The lawsuit states: “The closures mandated by these [State] orders present an existential threat to these small, local businesses that employ hundreds of Illinois residents. To protect their businesses from situations just like these, which threaten their livelihoods based on factors wholly outside of their control, Plaintiffs obtained business interruption insurance from Society Insurance. In blatant breach of its insurance obligations that it voluntarily undertook in exchange for Plaintiffs’ premium payments, Society Insurance has declined Plaintiffs’ claims arising from the State-ordered interruption of their business.”

Erik Baylis, owner of Big Onion Hospitality, says, “We were led to believe we were paying for protection against the government closure of our businesses. We believe denying our claims now is not only illegal, it’s heartless and immoral.”

The lawsuit seeks a declaratory judgment that the losses incurred as a result of the mandated interruption of their businesses are covered losses under their policies, damages for breach of contract, and penalties and costs for bad faith insurance practices. The lawsuit claims that “Society Insurance directed its insurance agents, who are not Plaintiffs’ agents, to make sham claim notifications before Society Insurance’s policyholders even noticed their claims. Society Insurance took these actions, before claims were even submitted, as part of its plan to discourage claim notifications and to avoid any responsibility for its policyholders’ staggering losses, in violation of Illinois law.”

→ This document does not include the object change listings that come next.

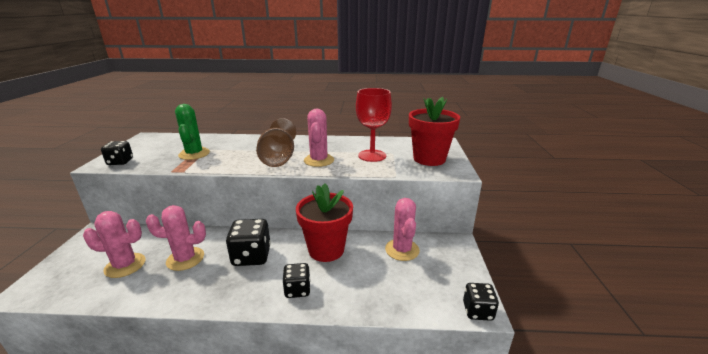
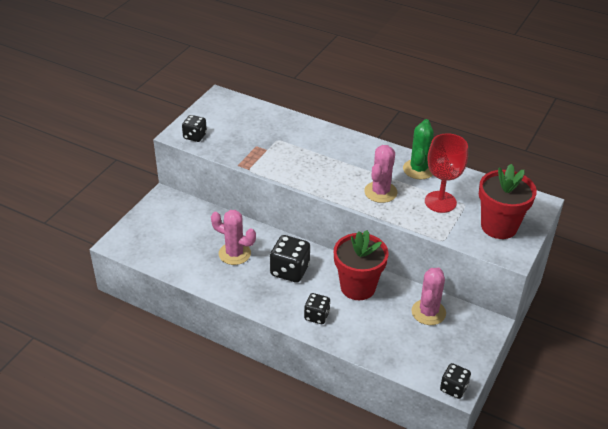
camera: 25 degrees right, 15 degrees up
pink cactus [83,211,146,278] -> none
green cactus [175,104,210,160] -> green cactus moved to [403,119,434,179]
brown goblet [256,118,296,167] -> none

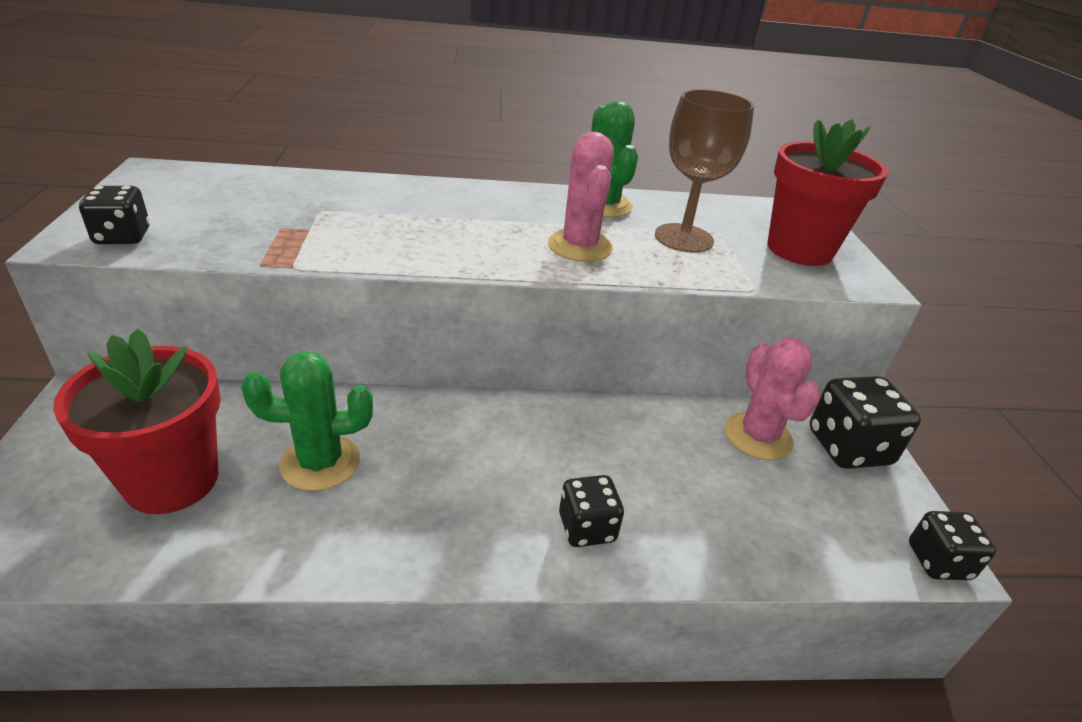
camera: 35 degrees left, 5 degrees down
pink cactus [211,210,256,265] -> green cactus [241,351,373,491]
black dice [270,235,310,283] -> black dice moved to [809,376,921,469]
red flower pot [334,230,388,300] -> red flower pot moved to [53,328,221,514]
red goblet [425,133,468,213] -> brown goblet [655,89,754,253]

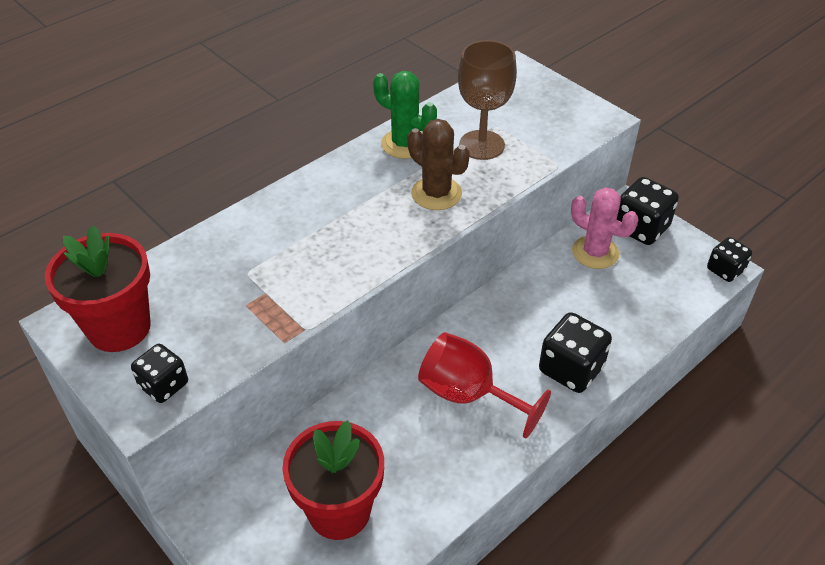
camera: 35 degrees left, 10 degrees up
green cactus [241,351,373,491] -> none
pink cactus [548,132,614,262] -> brown cactus [408,119,470,210]
black dice [559,475,624,547] -> black dice [539,312,612,393], size x1.59
red flower pot [767,119,888,266] -> red flower pot moved to [45,225,151,352]
none -> red goblet [418,332,551,438]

Tracy Stary, owner of three McBride’s Pubs in Chicago’s suburbs, says, “As a small, family-owned and operated business, we depend on our insurance companies to help us in desperate times of need. This is obviously one of those times. After years of paying high premiums for this coverage, our claims were denied even before being submitted. We were simply dismissed. It is heartbreaking to sit back and watch our employees and business suffer through no fault of our own and with no end in sight.”

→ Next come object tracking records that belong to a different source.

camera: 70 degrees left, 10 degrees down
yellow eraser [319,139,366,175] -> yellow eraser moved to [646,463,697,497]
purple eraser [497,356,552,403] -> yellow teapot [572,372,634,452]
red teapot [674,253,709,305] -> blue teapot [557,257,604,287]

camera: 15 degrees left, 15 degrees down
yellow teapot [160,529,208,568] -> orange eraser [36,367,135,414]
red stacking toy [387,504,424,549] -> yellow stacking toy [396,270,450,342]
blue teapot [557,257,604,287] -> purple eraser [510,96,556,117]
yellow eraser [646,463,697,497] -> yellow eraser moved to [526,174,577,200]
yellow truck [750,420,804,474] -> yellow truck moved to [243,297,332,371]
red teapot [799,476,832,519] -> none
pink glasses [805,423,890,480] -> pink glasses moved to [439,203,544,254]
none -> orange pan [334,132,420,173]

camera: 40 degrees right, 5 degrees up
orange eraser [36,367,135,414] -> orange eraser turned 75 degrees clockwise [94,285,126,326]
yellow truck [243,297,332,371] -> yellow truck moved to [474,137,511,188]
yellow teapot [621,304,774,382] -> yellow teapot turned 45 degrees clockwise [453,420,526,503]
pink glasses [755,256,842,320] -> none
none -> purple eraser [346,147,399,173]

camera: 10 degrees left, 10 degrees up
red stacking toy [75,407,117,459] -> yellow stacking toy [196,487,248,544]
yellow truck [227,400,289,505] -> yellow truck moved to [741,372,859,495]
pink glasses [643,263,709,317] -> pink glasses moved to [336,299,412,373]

“Many people in the restaurant industry went with Society because they were thought to have favorable coverage for the restaurant business,” says Clay Hamilton of Happy Camper, Paradise Park and Homeslice. “We have made hundreds of premium payments over the last seven years and have not made one claim, until now. The first time we really need what we’ve been paying for, they are nowhere to be found.”

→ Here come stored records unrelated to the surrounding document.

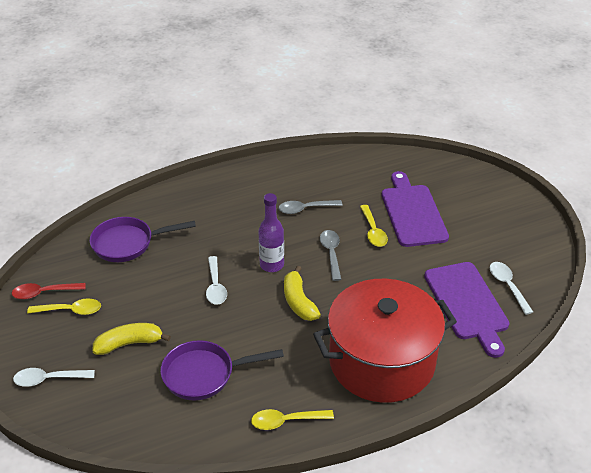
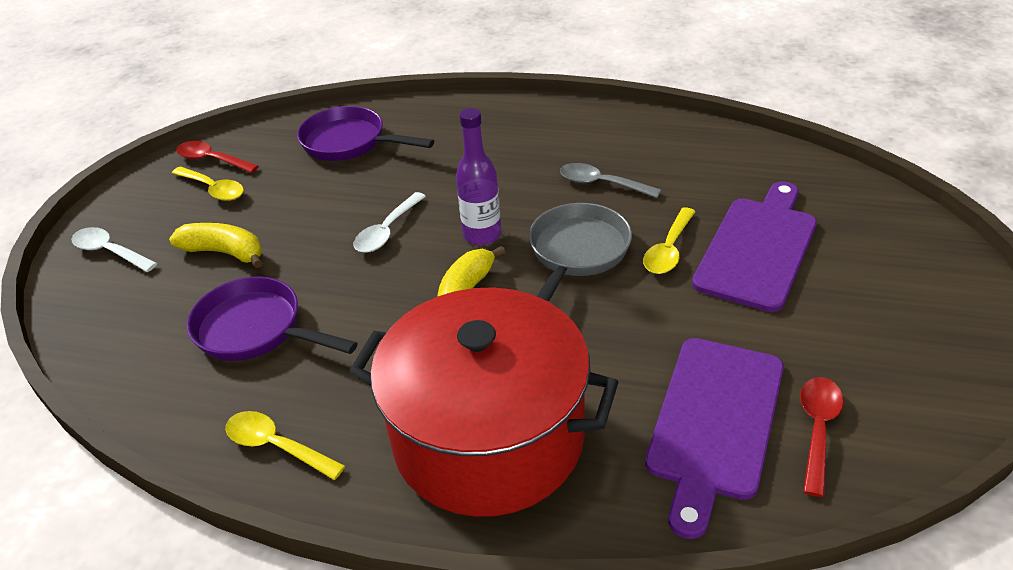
camera: 40 degrees right, 0 degrees up
grey spoon [320,230,341,281] -> grey pan [529,203,632,302]
white spoon [490,262,533,315] -> red spoon [800,377,844,497]

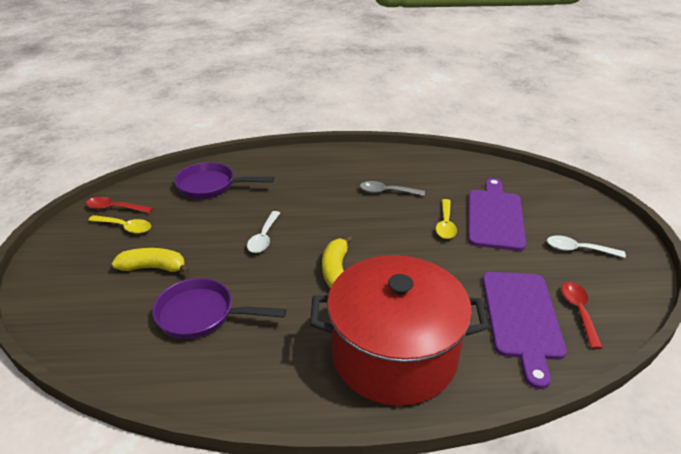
camera: 20 degrees left, 5 degrees down
white spoon [71,227,157,272] -> white spoon moved to [547,235,626,258]
yellow spoon [225,411,345,480] -> none
purple bottle [456,108,501,245] -> none
grey pan [529,203,632,302] -> none

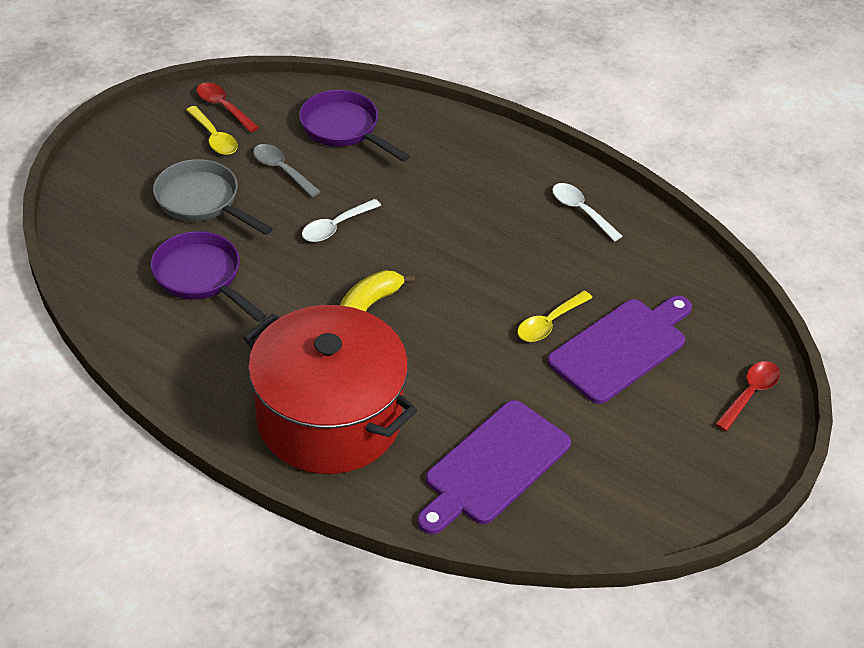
camera: 35 degrees right, 10 degrees up
yellow banana [112,248,190,274] -> grey pan [153,159,273,235]
grey spoon [360,181,425,196] -> grey spoon moved to [253,144,321,197]
white spoon [547,235,626,258] -> white spoon moved to [552,183,622,242]
red spoon [561,282,603,349] -> red spoon moved to [715,361,780,431]

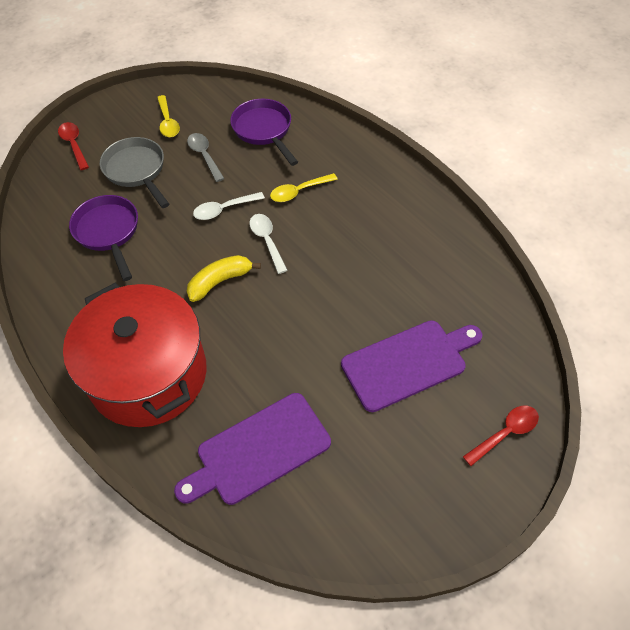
camera: 20 degrees right, 10 degrees up
red spoon [197,83,259,132] -> red spoon moved to [58,122,89,170]
yellow spoon [517,291,592,342] -> yellow spoon moved to [270,173,338,202]
white spoon [552,183,622,242] -> white spoon moved to [249,214,288,274]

Plaintiffs, who are represented in the lawsuit by King & Spalding LLP, include the owners and operators of the following:

· Fatpour Tap Works-Wicker Park, Fatpour Tap Works-McCormick Place, Hopsmith, Woodie’s Flat, The Irish Oak, Brunch, and Centre Street Kitchen
· Headquarters Beercade-River North and Machine: Engineered Dining & Drink
· The New 400 Theater and Harper Theater
· Welcome Back, The Vig, and The Whale
· McBride’s Pubs: Aurora, Plainfield, and Joliet locations
· Happy Camper Pizza-Old Town, Happy Camper Pizza-Lakeview, Paradise Park, and Homeslice

“Chicago-area restaurants, who willingly complied with Gov. Pritzker’s order and have suffered unprecedented financial harm, should not be victimized again by an insurance company who accepted premiums and offered ‘civil authority’ coverage with no virus exclusion,” said Brian Galati of Machine Hospitality Group.